I've been complaining about stuff like this ever since PL/I in the 1960's!
At my first job, I had to go through the IBM source code & reimplment particularly
slow PL/I library functions.
What's the point of having an expressive language if the implementation
is so poor that you have to re-implement all the expressive parts anyway?
I (& most other people) have come to the same conclusion, which is why C
and C++ became so popular.
I've written about this problem in Common Lisp in a series of papers on my web
page. Basically, Common Lisp is designed to be incredibly difficult to optimize.

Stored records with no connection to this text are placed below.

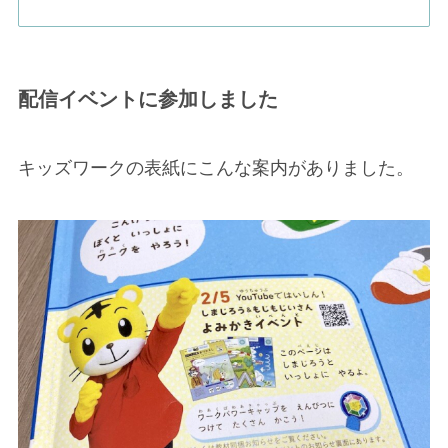
配信イベントに参加しました
キッズワークの表紙にこんな案内がありました。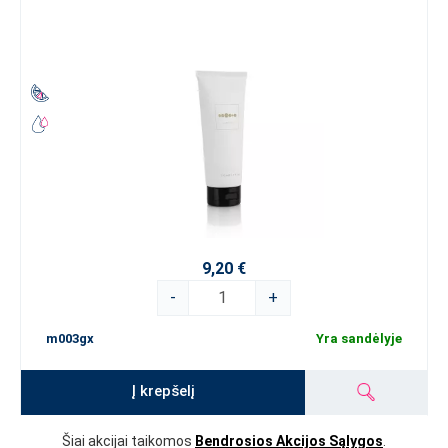
9,20 €
-
+
m003gx
Yra sandėlyje
Į krepšelį
Šiai akcijai taikomos
Bendrosios Akcijos Sąlygos
.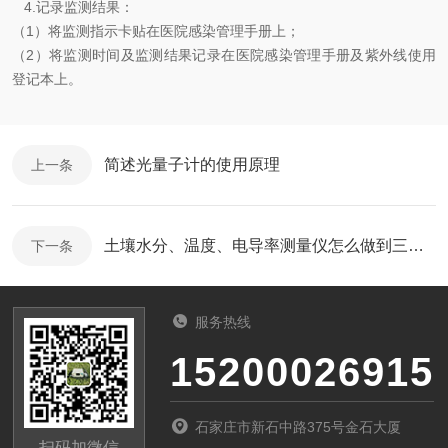
4.记录监测结果：
（1）将监测指示卡贴在医院感染管理手册上；
（2）将监测时间及监测结果记录在医院感染管理手册及紫外线使用
登记本上。
简述光量子计的使用原理
上一条
土壤水分、温度、电导率测量仪怎么做到三合一
下一条
服务热线
15200026915
石家庄市新石中路375号金石大厦
扫码加微信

To your particular point, most of the Common Lisp 'sequence functions' should
really be 'inlined' (i.e., expanded inline as if they were macros). But the
ridiculously complicated 'keyword' arguments makes this pretty difficult.
Basically, if you really care about performance, you should learn to write
code while watching the machine code being emitted. You will likely be
pretty appalled by what gets done in most languages.
Also, almost any library function that is more than a few lines long is almost
certain to be suboptimal.
I just went through a Lisp exercise that involved 'hash consing', which uniquizes
every cons depending upon its CAR and CDR, recursively. If this is done correctly,
and there aren't any RPLACA or RPLACD operations, then EQUAL becomes EQ, and incredibly
fast.
Unfortunately, there is almost no way to implement this elegantly in Common Lisp,
so I had to do it in a Fortranish way with a CAR array and a CDR array. Common
Lisp hash tables don't accept user-defined 'equality-checking' predicates, which
makes Common Lisp builtin hash tables pretty worthless in my book.
At 05:59 PM 3/21/2013, Rupert Swarbrick wrote:
>PS For lisp gurus (or at least semi-gurus):
>
> If you look at the last patch in the series, you'll see a patch that
> changes something looking like
>
> (find-if (lambda (line-num) (<= start line-num end)) ses :key #'car)
>
> to the dolist form:
>
> (dolist (se ses nil) (when (<= start (car se) end) (return se)))
>
> This gives about a factor of 10 performance improvement on GCL, so
> was kind of needed. But, in between muttering imprecations about
> certain lisp implementations, I noticed that this also actually sped
> up the code on at least SBCL as well. Is there a reason that a
> compiler has to emit slower code for the find-if version?